As the days draw in and temperatures drop, you may be tempted to hang up your exercise gear and hibernate. Don’t! Stay active throughout autumn and winter to beat those seasonal blues and feel on top of the world.
Regular exercise will make you feel more energetic, which should make it a little easier to get out of your warm bed on cold, dark mornings.
Your body’s defences will also benefit. There is some limited research suggesting that moderate exercise can strengthen the immune system, thereby reducing the risk of coughs and colds.
You may be tempted to eat more during the colder months. Exercising will help you manage your weight better and keep your body in shape.
If you’re starting a new exercise regime, don’t overdo it. Slowly build the amount of exercise you do. If you can’t manage 30 minutes in one go, break it up into 10-minute chunks.
Always warm-up for up to 10 minutes before you start. Walk at a brisk pace, or jog to warm your muscles.
Make sure you’re warm if you’re going outside. Wear several layers to keep the heat in. A lot of heat escapes through your head, so consider wearing a hat as well.
If you’re exercising after dark, keep to well-lit areas and wear bright and reflective clothing. Ideally, exercise with a friend, but always tell someone where you’re going.

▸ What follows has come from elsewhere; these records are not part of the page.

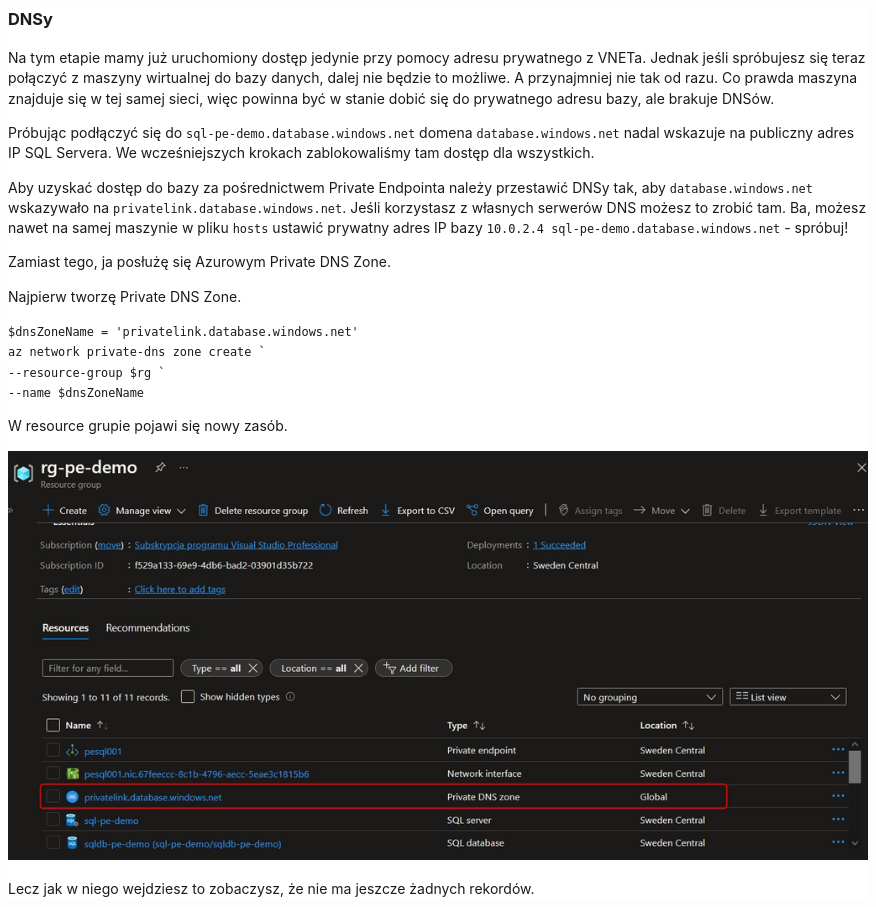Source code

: ### DNSy

Na tym etapie mamy już uruchomiony dostęp jedynie przy pomocy adresu prywatnego z VNETa. Jednak jeśli spróbujesz się teraz połączyć z maszyny wirtualnej do bazy danych, dalej nie będzie to możliwe. A przynajmniej nie tak od razu. Co prawda maszyna znajduje się w tej samej sieci, więc powinna być w stanie dobić się do prywatnego adresu bazy, ale brakuje DNSów. 

Próbując podłączyć się do `sql-pe-demo.database.windows.net` domena `database.windows.net` nadal wskazuje na publiczny adres IP SQL Servera. We wcześniejszych krokach zablokowaliśmy tam dostęp dla wszystkich. 

Aby uzyskać dostęp do bazy za pośrednictwem Private Endpointa należy przestawić DNSy tak, aby `database.windows.net` wskazywało na `privatelink.database.windows.net`. Jeśli korzystasz z własnych serwerów DNS możesz to zrobić tam. Ba, możesz nawet na samej maszynie w pliku `hosts` ustawić prywatny adres IP bazy `10.0.2.4 sql-pe-demo.database.windows.net` - spróbuj!

Zamiast tego, ja posłużę się Azurowym Private DNS Zone.

Najpierw tworzę Private DNS Zone.

```pwsh
$dnsZoneName = 'privatelink.database.windows.net'
az network private-dns zone create `
--resource-group $rg `
--name $dnsZoneName
```

W resource grupie pojawi się nowy zasób.

[![private-zone](/images/uslugi-paas-sieci-i-private-endpoint/private-zone.jpg)](/images/uslugi-paas-sieci-i-private-endpoint/private-zone.jpg)

Lecz jak w niego wejdziesz to zobaczysz, że nie ma jeszcze żadnych rekordów.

Avoid listening to music while running outdoors. Not hearing what’s going on around you can make you vulnerable.
If rain or ice is making exercise dangerous, do it another day. The weather might be better tomorrow, but an injury could take weeks to heal.
If you have a cold
Colds are more common in winter, but you don’t necessarily have to stop exercising if you’re feeling under the weather. According to Dr Keith Hopcroft, a GP from Basildon in Essex, use common sense and listen to your body.
“If your symptoms are not severe and you generally feel OK, then you can exercise. If you feel absolutely rotten, then it’s best not to go.”
However, it is important not to exercise if you have a fever. A fever is when your body’s temperature is 38C (100.4F) or above and is rarely a symptom of a cold.
“If you exercise with a fever,” says Dr Hopcroft, “it’ll make you feel worse. In very rare cases, exercising with a fever can lead to the virus affecting your heart, which can be dangerous.”
If you have asthma, take extra care when exercising in winter as cold air can trigger symptoms. Use your inhaler before you exercise and have it with you during your activity.
Something you enjoy
Choose an activity that you enjoy. Now might be the time to try something new that you can do indoors, such as tai chi, yoga, rock climbing, swimming or PILATES!